KTV Radio Nova Saint FM banner

On 1 September 2006, Saint FM from Saint Helena was added to KTV and on FM radio. Ahead of its launch, it had received letters from the island's diaspora in the Falklands. Its line-up was changed to accommodate timezone differences between territories.

In September 2010, it announced that it would set up a local television station, Falkland Islands Television, alongside Stanley Services.

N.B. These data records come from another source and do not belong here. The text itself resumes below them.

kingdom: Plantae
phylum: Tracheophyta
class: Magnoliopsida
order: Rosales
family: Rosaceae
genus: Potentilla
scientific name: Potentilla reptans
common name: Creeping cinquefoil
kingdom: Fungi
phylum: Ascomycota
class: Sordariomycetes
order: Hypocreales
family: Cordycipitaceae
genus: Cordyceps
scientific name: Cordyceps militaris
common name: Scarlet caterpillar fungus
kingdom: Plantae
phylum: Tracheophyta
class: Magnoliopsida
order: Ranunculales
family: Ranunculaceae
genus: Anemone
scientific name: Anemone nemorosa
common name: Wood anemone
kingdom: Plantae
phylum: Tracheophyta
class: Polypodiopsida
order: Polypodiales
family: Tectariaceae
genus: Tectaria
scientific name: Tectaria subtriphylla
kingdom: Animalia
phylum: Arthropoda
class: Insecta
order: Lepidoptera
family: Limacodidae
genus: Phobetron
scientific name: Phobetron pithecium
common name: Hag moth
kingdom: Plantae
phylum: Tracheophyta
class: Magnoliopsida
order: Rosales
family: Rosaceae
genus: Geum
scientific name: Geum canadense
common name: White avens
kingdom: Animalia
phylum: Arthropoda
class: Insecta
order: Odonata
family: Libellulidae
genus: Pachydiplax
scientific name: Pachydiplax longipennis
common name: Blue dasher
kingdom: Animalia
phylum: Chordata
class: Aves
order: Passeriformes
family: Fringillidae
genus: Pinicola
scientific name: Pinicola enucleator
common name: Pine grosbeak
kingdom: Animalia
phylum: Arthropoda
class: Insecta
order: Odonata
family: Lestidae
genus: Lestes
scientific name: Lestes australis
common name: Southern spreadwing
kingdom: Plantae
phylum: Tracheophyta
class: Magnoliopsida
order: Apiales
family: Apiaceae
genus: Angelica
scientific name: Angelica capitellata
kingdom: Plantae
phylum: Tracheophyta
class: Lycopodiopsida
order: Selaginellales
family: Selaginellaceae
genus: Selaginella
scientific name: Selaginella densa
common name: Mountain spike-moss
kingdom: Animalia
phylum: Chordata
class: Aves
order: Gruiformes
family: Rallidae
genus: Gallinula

The company ceased operating in 2024.

== Channel listing ==

| Channels | Owner / Genre | Other details |
|---|---|---|
| Turner Classic Movies | Turner Broadcasting System Latin America | English language |
| Warner Channel | HBO Latin American Group | English language |
| Sky News | Sky | English language |
| AXN | HBO Latin America Group | English language |
| History Channel | HBO Latin American Group | English language |
| Sony Entertainment Television | HBO Latin American Group | English language |
| Investigation Discovery | Discovery Networks Latin America | English language |
| HBO | HBO Latin American Group | English language |
| Nickelodeon | MTV Networks Latin America | English language |
| Discovery Channel | Discovery Networks | English language |
| VH1 | MTV Networks Latin America | English language |
| Saint FM | Radio from Saint Helena | English language |
| Myriam's Country | Music | English language |
| National Geographic Channel | ESPN-Disney/ABC | English language |
| KTV Live Events | KTV | English language |
| ESPN2 Caribbean | ESPN-Disney/ABC | English language |
| ESPN Caribbean | ESPN-Disney/ABC | English language |
| NBA TV International | Turner Broadcasting System Latin America | English language |
| Fox Sports | ESPN-Disney/ABC | Spanish language |
| Fox Sports 2 | ESPN-Disney/ABC | Spanish language |
| Fox Sports 3 | ESPN-Disney/ABC | Spanish language |
| CNN International | Turner Broadcasting System Latin America | English language |
| BBC World News | BBC Worldwide | English language |
| BBC Entertainment | BBC Worldwide | English language |
| FOX News Channel | Fox Corporation | English language |
| BBC World Service on FM/MW | BBC Worldwide | English language |
| Falkland Islands Television (FITV) | Local programmes | English language |
| Canal 24 Horas | Televisión Nacional de Chile (Chilean Cable network) | Spanish language |
| TV Chile | Televisión Nacional de Chile (Chilean Cable network) | Spanish language |
| TruTV | Turner Broadcasting System Latin America | English language |
| TBS Comedy/Movies | Turner Broadcasting System Latin America | English language |
| TNT | Turner Broadcasting System Latin America | English language |
| TNT Series | Turner Broadcasting System Latin America | English language |
| Discovery Home & Health | Discovery Networks | English language |
| TLC | Discovery Networks | English language |
| Animal Planet | Discovery Networks | English language |
| CBeebies BBC | BBC Worldwide | English language |
| BBC | BBC Worldwide | English language |
| BBC Two (on SD) | BBC Worldwide | English language |
| Discovery Kids | Discovery Networks Latin America | English language |
| Living Free TV | FTA | English language |
| Falkland News 24 | FTA | English language |
| FIFA WC | 1998, 2002, 2006, 2010 and 2014 | Live Coverage |
| Al Jazeera |  |  |
| Boomerang |  |  |

== Other operations ==
KTV Ltd. operates Radio Nova, a rebroadcast service for BBC World Service, BBC World News, and Saint FM in association with the stations on FM, MW and DVB-T (Digital Terrestrial).

== Competitors ==
The only other broadcasters licensed to operate in the Falkland Islands are the local radio station FIRS and the British Forces Broadcasting Service (BFBS).